まず、(A)~(C)の時期においては、ある産業では製品の開発と技術の進歩に伴い特許権の数は増加します。これにより、特許権により実施が制限される灰色の範囲も広がっていきます。しかし、(D)以降の時期においては、20年以上経過しその産業が成熟することで、時間経過等により初期に取得された特許権は白抜きの○で示すように順次失効(消滅)していきます。このため、基本的な特許技術を自由に実施できるようになります。そして自由実施技術の範囲は時間経過に伴い拡大していきます。

いわゆる侵害予防調査では、特許権によって保護されている「灰色の領域」のうち実施しようとしている技術が含まれる部分を特定する作業といえます。以上で説明した内容を踏まえると、侵害予防調査は、時間経過により内縁と外縁が変動する「灰色の領域」を特定する作業である点も意識しておく必要があります。
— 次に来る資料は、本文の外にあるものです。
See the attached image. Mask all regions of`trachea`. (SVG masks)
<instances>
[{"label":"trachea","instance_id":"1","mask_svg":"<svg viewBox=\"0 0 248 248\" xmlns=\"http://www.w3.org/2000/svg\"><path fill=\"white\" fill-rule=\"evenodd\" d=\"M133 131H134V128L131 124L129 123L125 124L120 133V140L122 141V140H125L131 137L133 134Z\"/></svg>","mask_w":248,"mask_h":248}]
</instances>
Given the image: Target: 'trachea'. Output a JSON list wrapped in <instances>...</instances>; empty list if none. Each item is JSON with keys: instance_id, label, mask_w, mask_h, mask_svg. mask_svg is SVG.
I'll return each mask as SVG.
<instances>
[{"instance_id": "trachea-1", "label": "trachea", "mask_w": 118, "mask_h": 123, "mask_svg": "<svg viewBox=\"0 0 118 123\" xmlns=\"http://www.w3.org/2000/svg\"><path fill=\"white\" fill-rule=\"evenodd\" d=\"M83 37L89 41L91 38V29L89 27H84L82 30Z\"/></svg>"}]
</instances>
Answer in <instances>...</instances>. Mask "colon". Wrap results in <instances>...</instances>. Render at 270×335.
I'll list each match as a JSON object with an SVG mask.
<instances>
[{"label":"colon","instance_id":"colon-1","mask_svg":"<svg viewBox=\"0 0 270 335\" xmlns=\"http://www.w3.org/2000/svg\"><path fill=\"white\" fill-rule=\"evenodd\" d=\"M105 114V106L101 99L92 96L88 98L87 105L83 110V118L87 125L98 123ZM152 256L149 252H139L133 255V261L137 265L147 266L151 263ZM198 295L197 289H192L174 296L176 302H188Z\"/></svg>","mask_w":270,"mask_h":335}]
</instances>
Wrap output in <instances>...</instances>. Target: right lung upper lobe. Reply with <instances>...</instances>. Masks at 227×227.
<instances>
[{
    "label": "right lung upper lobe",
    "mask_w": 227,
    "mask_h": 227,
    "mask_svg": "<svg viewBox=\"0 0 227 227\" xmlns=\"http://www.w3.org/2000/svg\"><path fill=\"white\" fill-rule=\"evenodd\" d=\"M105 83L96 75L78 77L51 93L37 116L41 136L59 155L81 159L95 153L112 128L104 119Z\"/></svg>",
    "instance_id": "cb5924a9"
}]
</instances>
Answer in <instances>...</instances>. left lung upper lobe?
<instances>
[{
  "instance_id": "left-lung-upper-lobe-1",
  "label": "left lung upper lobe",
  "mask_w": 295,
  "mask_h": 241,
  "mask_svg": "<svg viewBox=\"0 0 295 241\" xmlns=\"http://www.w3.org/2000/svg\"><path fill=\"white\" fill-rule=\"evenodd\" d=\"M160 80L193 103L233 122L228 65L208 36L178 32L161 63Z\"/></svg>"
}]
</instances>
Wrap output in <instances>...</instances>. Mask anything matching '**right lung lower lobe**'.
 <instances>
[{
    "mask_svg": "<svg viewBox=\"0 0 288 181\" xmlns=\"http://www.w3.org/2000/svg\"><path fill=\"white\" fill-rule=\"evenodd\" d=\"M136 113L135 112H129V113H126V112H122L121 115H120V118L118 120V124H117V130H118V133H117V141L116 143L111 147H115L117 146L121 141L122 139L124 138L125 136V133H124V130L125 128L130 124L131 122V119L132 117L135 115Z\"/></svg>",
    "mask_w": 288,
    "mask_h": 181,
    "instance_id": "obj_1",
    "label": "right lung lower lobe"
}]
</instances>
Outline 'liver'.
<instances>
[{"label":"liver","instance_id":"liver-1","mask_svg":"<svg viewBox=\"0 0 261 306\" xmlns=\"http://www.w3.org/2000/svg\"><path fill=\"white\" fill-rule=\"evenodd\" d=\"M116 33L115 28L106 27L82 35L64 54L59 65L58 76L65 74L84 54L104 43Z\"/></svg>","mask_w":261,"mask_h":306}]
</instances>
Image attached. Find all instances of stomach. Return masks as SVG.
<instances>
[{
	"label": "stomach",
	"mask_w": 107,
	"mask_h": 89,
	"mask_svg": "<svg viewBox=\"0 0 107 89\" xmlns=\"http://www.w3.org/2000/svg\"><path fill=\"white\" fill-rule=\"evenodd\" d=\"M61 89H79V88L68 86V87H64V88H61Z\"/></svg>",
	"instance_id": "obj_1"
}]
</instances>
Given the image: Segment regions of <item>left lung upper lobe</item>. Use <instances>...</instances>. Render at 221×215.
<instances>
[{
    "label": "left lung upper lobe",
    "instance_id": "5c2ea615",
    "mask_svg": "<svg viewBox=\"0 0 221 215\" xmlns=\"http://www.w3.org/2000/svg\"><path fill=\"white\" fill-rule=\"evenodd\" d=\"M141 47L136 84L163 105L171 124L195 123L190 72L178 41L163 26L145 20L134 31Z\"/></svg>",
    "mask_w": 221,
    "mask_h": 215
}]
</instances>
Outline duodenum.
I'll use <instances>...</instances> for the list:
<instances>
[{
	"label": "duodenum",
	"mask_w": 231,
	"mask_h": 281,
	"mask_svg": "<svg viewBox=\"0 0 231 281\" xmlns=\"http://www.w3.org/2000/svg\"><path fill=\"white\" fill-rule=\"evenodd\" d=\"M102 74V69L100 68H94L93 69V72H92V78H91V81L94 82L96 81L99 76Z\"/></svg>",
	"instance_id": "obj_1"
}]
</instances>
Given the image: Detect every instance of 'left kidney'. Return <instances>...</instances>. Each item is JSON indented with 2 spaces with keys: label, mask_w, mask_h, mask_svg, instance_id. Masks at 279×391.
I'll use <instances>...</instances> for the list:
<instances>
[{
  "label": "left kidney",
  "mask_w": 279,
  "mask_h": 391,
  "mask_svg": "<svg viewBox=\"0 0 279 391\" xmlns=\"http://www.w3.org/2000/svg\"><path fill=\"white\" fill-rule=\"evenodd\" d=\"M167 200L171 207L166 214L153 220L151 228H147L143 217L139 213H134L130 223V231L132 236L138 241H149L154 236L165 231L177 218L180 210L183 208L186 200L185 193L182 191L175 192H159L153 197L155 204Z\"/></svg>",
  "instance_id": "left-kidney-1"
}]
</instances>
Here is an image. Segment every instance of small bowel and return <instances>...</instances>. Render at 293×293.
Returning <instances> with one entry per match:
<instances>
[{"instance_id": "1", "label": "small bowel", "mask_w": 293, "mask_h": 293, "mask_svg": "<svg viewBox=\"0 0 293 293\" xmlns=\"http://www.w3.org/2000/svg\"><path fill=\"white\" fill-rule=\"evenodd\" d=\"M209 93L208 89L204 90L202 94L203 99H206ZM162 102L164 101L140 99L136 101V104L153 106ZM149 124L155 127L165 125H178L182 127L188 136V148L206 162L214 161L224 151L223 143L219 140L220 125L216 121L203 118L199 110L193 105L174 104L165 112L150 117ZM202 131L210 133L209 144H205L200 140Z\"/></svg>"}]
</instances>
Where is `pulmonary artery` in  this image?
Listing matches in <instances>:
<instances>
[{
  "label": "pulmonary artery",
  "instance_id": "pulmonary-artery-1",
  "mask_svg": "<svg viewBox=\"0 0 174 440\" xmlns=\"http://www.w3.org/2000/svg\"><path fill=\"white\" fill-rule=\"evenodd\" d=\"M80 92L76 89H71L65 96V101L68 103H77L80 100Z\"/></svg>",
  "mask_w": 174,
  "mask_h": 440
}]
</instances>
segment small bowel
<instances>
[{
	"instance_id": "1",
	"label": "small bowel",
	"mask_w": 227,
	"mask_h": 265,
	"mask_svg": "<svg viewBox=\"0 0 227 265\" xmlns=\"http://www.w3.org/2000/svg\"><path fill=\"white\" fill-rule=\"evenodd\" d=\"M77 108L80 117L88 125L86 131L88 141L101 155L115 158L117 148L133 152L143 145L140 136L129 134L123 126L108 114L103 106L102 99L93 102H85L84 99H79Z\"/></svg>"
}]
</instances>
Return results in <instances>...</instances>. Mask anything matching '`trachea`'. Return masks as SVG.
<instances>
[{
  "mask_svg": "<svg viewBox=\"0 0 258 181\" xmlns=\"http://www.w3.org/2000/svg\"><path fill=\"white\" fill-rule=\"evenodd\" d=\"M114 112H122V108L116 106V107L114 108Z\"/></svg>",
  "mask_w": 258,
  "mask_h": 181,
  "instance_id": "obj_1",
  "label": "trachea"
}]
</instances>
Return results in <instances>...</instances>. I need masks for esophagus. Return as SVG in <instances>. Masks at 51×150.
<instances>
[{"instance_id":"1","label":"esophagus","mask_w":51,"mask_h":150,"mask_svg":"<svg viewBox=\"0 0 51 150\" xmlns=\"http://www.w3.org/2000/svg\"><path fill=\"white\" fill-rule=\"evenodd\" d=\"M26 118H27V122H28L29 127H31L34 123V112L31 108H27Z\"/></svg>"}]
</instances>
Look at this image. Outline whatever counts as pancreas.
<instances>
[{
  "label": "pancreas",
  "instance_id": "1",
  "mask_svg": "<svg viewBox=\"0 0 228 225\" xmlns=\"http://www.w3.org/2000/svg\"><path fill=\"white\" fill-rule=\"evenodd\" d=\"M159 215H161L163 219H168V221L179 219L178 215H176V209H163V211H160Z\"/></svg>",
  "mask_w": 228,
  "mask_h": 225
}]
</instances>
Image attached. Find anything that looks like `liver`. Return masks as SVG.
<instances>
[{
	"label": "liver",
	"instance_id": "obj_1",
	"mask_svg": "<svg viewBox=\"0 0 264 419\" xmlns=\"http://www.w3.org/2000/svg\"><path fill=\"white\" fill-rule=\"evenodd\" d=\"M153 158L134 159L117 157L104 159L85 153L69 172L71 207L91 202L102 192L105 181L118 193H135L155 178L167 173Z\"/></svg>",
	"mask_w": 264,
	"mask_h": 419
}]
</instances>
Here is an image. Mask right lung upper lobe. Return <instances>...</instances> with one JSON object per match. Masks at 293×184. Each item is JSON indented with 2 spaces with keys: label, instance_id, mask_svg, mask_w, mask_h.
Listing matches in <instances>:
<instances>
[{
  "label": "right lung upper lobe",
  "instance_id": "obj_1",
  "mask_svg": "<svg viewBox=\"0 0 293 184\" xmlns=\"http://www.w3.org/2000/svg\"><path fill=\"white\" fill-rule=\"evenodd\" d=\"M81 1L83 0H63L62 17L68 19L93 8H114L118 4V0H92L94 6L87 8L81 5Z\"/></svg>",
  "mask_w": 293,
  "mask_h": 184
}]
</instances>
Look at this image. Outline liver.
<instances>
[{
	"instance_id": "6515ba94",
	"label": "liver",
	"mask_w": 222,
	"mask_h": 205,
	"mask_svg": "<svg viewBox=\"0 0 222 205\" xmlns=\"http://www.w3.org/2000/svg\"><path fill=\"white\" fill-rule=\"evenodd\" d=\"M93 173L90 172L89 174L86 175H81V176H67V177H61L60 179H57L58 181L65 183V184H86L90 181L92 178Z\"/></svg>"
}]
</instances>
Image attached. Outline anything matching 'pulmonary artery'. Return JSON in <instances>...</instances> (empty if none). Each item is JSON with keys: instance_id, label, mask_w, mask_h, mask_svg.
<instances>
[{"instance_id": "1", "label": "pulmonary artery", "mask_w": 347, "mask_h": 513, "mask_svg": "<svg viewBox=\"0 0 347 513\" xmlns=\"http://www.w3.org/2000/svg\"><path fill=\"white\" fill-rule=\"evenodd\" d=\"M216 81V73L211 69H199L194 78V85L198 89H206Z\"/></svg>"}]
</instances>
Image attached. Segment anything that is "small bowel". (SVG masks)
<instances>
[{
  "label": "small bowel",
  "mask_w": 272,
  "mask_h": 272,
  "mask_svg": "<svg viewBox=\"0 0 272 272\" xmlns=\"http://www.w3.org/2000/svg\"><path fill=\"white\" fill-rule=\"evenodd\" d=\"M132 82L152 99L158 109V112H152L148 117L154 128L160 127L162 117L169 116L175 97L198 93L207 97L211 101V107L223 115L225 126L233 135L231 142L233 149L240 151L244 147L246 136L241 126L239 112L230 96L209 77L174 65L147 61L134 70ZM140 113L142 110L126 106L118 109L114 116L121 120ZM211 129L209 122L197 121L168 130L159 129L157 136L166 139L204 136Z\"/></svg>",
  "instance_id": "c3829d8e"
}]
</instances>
つまり、ある技術について、昨日までは特許侵害のおそれがあったが、今日からは特許侵害のおそれがなくなっているようなことも考えられ、その逆も考えられます。

このように、産業の発展による自由実施技術の範囲の変動を前提にすれば、侵害予防をするためには、侵害予防調査の観点で潜在的に侵害する可能性がある特許を特定すると共に、FTO調査の観点で侵害にならない「それ以外の領域」を確認することが重要であるといえます。

これにより、実施しようとする技術が、「灰色の領域」に含まれ特許侵害となるのか、「白色の領域」に含まれ特許侵害ではないのか、を確認することができるのです。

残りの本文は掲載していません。